Clarett eventually claimed that Tressel pointed him in the direction of the people who loaned him cars and money. When first asked about Dellimuti, Tressel denied ever hearing the name. However, he later admitted to first meeting Dellimuti before Clarett's sophomore season.
When reports first emerged about Clarett regarding academic fraud, Tressel had no response and said he only read bits and pieces about the reports.
Really? Tressel's star player is being accused of academic fraud, and he doesn't know much about it? Maybe Tressel was trying to protect his players at the time. However, letting them cheat and sending them in the direction of cash and cars is not protecting anybody.
Another episode of "As the World Turns" starring Jim Tressel was completed when reports emerged that Tressel had knowledge of his players selling memorabilia to a tattoo artist before the NCAA did. That is baffling.
Tressel was afraid to report his players because he knew he had a chance to win a national championship last season and did not want to rat himself, nor his players, out to the NCAA.

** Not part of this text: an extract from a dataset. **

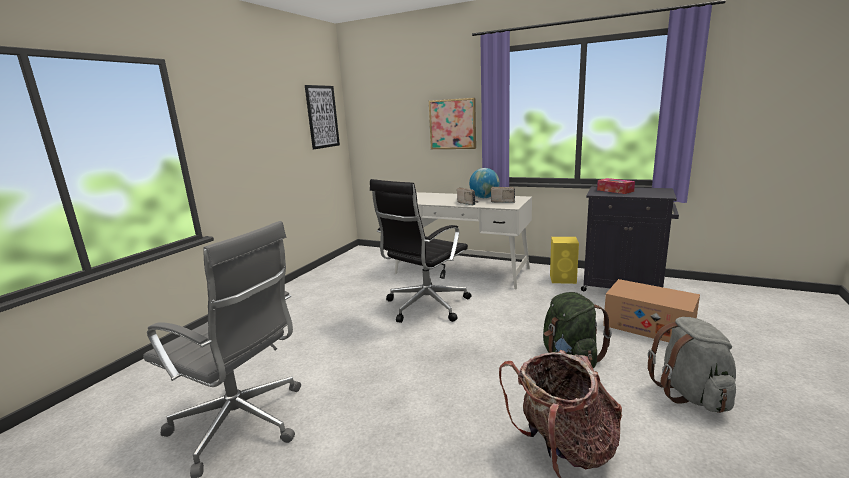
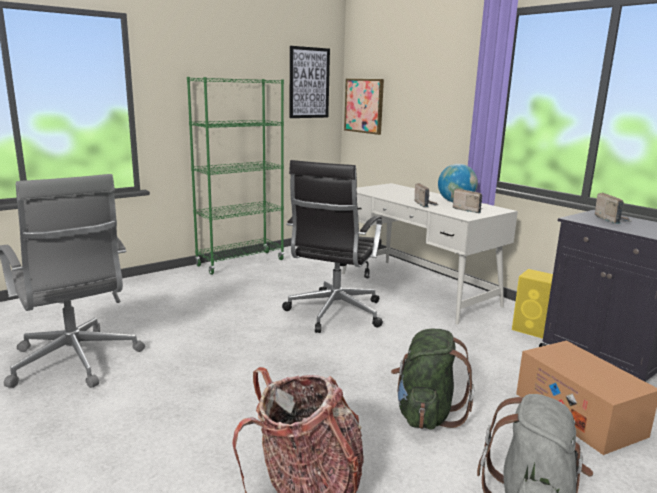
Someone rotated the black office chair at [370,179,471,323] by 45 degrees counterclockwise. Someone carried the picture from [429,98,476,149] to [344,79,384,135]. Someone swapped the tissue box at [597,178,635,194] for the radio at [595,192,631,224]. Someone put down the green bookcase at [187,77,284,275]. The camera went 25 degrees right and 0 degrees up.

Tressel was fined $250,000 and suspended for two games for hiding the information about his players selling memorabilia to a tattoo artist from the NCAA and failing to report the incident.
The worst about this whole situation was Tressel's press conference, in which he stated, “I don't think less of myself. I felt all the time as if I was doing the right thing for the safety of our young people.”
Tressel cannot possibly keep his players safe. That is not his job, that is the job of the police department. Tressel needed to be up front with the NCAA and not make excuses for himself.
Tressel, if he was not a successful coach, would likely be and should be relieved of his duties as head coach at The Ohio State University.
Unfortunately, things don't work like that, as college football is quickly becoming more and more corrupt, and that starts with head coaches like Jim Tressel.